Interviewer: “Because you have to wait for carers?”
Respondent: “Yes, or you can’t do it when they come. You want to, but you’d break your neck before they get here.”
Interviewer: “And that must be extremely difficult.”
Respondent: “It is”
(ID8 99-year-old woman living alone)
Impact on dignity
There were instances where the formal care services failed to maintain the dignity of the service-users, particularly around personal care and toileting. The unpredictable timing of care in the community often left older people embarrassed. This was a daughter describing the events when her mother’s care worker was delayed:
One time she just couldn’t hold on and it was very upsetting. She never used to have accidents, she was always so clean, and she was apologising and apologising to the girl who came. She felt so ashamed, but of course it shouldn’t have happened
(Daughter of ID6 97-year-old woman living alone)
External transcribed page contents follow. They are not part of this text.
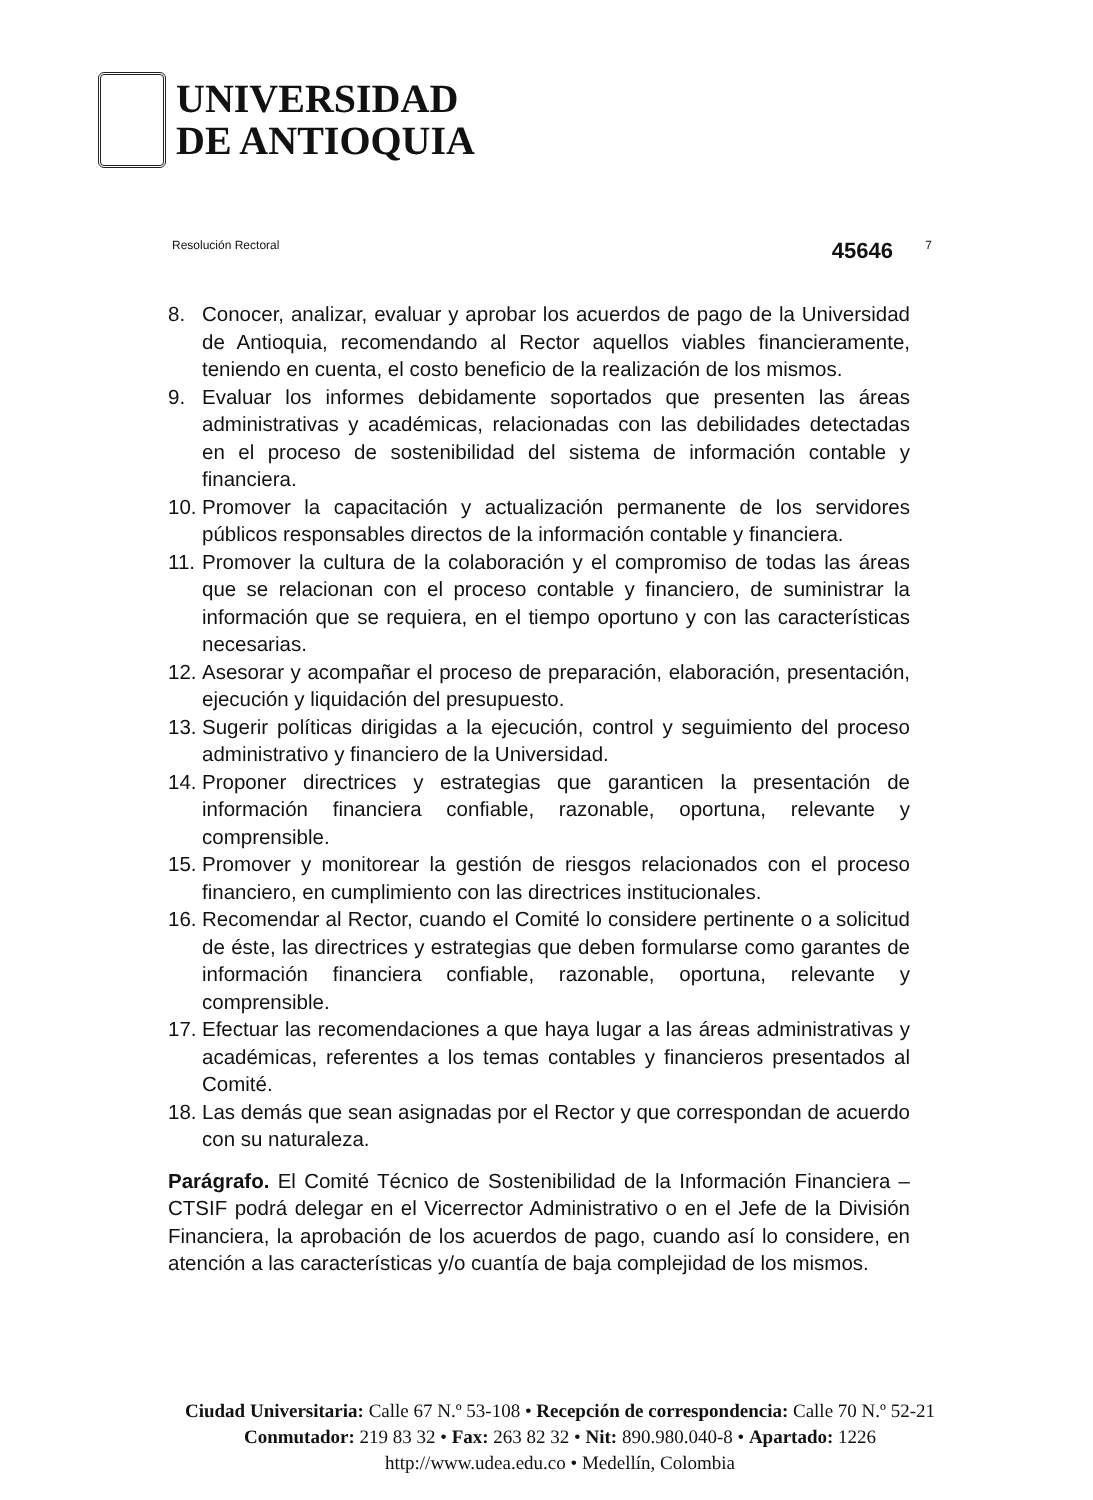UNIVERSIDAD
DE ANTIOQUIA
Resolución Rectoral 45646 7
8. Conocer, analizar, evaluar y aprobar los acuerdos de pago de la Universidad de Antioquia, recomendando al Rector aquellos viables financieramente, teniendo en cuenta, el costo beneficio de la realización de los mismos.
9. Evaluar los informes debidamente soportados que presenten las áreas administrativas y académicas, relacionadas con las debilidades detectadas en el proceso de sostenibilidad del sistema de información contable y financiera.
10.
Promover la capacitación y actualización permanente de los servidores públicos responsables directos de la información contable y financiera.
11.
Promover la cultura de la colaboración y el compromiso de todas las áreas que se relacionan con el proceso contable y financiero, de suministrar la información que se requiera, en el tiempo oportuno y con las características necesarias.
12.
Asesorar y acompañar el proceso de preparación, elaboración, presentación, ejecución y liquidación del presupuesto.
13.
Sugerir políticas dirigidas a la ejecución, control y seguimiento del proceso administrativo y financiero de la Universidad.
14.
Proponer directrices y estrategias que garanticen la presentación de información financiera confiable, razonable, oportuna, relevante y comprensible.
15.
Promover y monitorear la gestión de riesgos relacionados con el proceso financiero, en cumplimiento con las directrices institucionales.
16.
Recomendar al Rector, cuando el Comité lo considere pertinente o a solicitud de éste, las directrices y estrategias que deben formularse como garantes de información financiera confiable, razonable, oportuna, relevante y comprensible.
17.
Efectuar las recomendaciones a que haya lugar a las áreas administrativas y académicas, referentes a los temas contables y financieros presentados al Comité.
18.
Las demás que sean asignadas por el Rector y que correspondan de acuerdo con su naturaleza.
Parágrafo. El Comité Técnico de Sostenibilidad de la Información Financiera – CTSIF podrá delegar en el Vicerrector Administrativo o en el Jefe de la División Financiera, la aprobación de los acuerdos de pago, cuando así lo considere, en atención a las características y/o cuantía de baja complejidad de los mismos.
Ciudad Universitaria: Calle 67 N.º 53-108 • Recepción de correspondencia: Calle 70 N.º 52-21
Conmutador: 219 83 32 • Fax: 263 82 32 • Nit: 890.980.040-8 • Apartado: 1226
http://www.udea.edu.co • Medellín, Colombia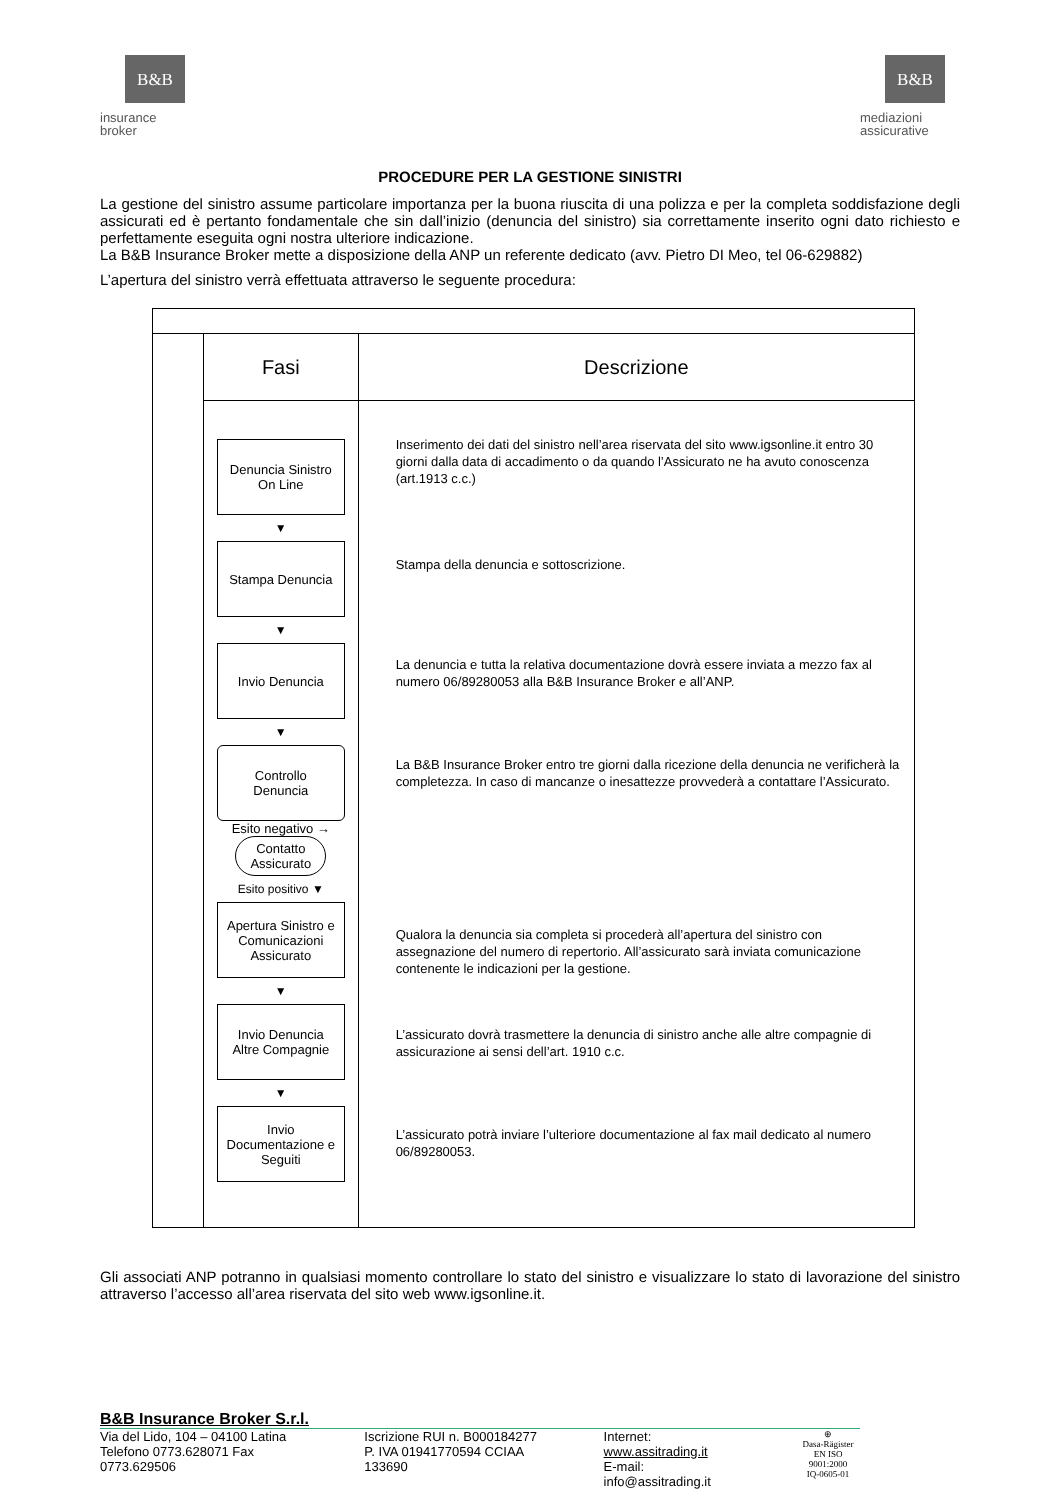B&B
insurance
broker
B&B
mediazioni
assicurative
PROCEDURE PER LA GESTIONE SINISTRI
La gestione del sinistro assume particolare importanza per la buona riuscita di una polizza e per la completa soddisfazione degli assicurati ed è pertanto fondamentale che sin dall’inizio (denuncia del sinistro) sia correttamente inserito ogni dato richiesto e perfettamente eseguita ogni nostra ulteriore indicazione.
La B&B Insurance Broker mette a disposizione della ANP un referente dedicato (avv. Pietro DI Meo, tel 06-629882)
L’apertura del sinistro verrà effettuata attraverso le seguente procedura:
| | Fasi | Descrizione |
| | Denuncia Sinistro On Line ▼ Stampa Denuncia ▼ Invio Denuncia ▼ Controllo Denuncia Esito negativo → Contatto Assicurato Esito positivo ▼ Apertura Sinistro e Comunicazioni Assicurato ▼ Invio Denuncia Altre Compagnie ▼ Invio Documentazione e Seguiti | Inserimento dei dati del sinistro nell’area riservata del sito www.igsonline.it entro 30 giorni dalla data di accadimento o da quando l’Assicurato ne ha avuto conoscenza (art.1913 c.c.) Stampa della denuncia e sottoscrizione. La denuncia e tutta la relativa documentazione dovrà essere inviata a mezzo fax al numero 06/89280053 alla B&B Insurance Broker e all’ANP. La B&B Insurance Broker entro tre giorni dalla ricezione della denuncia ne verificherà la completezza. In caso di mancanze o inesattezze provvederà a contattare l’Assicurato. Qualora la denuncia sia completa si procederà all’apertura del sinistro con assegnazione del numero di repertorio. All’assicurato sarà inviata comunicazione contenente le indicazioni per la gestione. L’assicurato dovrà trasmettere la denuncia di sinistro anche alle altre compagnie di assicurazione ai sensi dell’art. 1910 c.c. L’assicurato potrà inviare l’ulteriore documentazione al fax mail dedicato al numero 06/89280053. |
Gli associati ANP potranno in qualsiasi momento controllare lo stato del sinistro e visualizzare lo stato di lavorazione del sinistro attraverso l’accesso all’area riservata del sito web www.igsonline.it.
B&B Insurance Broker S.r.l.
Via del Lido, 104 – 04100 Latina
Telefono 0773.628071 Fax 0773.629506
Iscrizione RUI n. B000184277
P. IVA 01941770594 CCIAA 133690
Internet: www.assitrading.it
E-mail: info@assitrading.it
⊕
Dasa-Rägister
EN ISO 9001:2000
IQ-0605-01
Relationships with formal carers
Despite the limitations, respondents were grateful for their care workers, acknowledging the difficulties in their role:
“I’m very thankful for people what have helped me. I have… I am really. It’s a difficult thing for people to take on invalids and things like that, you know, ’cos I know they do these things.... And things are done for me, you know. I can’t do them myself, but things are done for me, which I’m very grateful for. And I’m very lucky to, you know, have them.
(ID1 95-year-old woman living alone)
There was sympathy for the plight of care workers, and older participants and proxies displayed concern for carers, describing them as “abused” by the system and its limited resources. Many older participants in the community were very conscious about the scarcity of resources and felt they should not call on Social Services unless there was a desperate need. They did not want to be an unnecessary burden on the system if they could potentially manage alone:
I don’t want to bother them if I don’t need them. They’ve got plenty to do with all the others...without doing people what don’t need them. They’ve got plenty to do.